== Listed entries ==
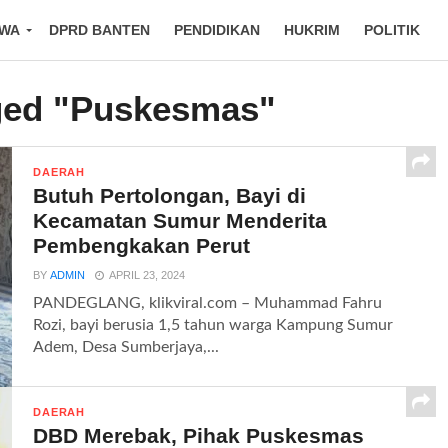
IWA
DPRD BANTEN
PENDIDIKAN
HUKRIM
POLITIK
gged "Puskesmas"
DAERAH
Butuh Pertolongan, Bayi di
Kecamatan Sumur Menderita
Pembengkakan Perut
BY
ADMIN
APRIL 23, 2024
PANDEGLANG, klikviral.com – Muhammad Fahru
Rozi, bayi berusia 1,5 tahun warga Kampung Sumur
Adem, Desa Sumberjaya,...
DAERAH
DBD Merebak, Pihak Puskesmas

== What to work on ==
The expected reply is a number only, the tally of lines in the data where the word "Puskesmas" is found.

== Task result ==
2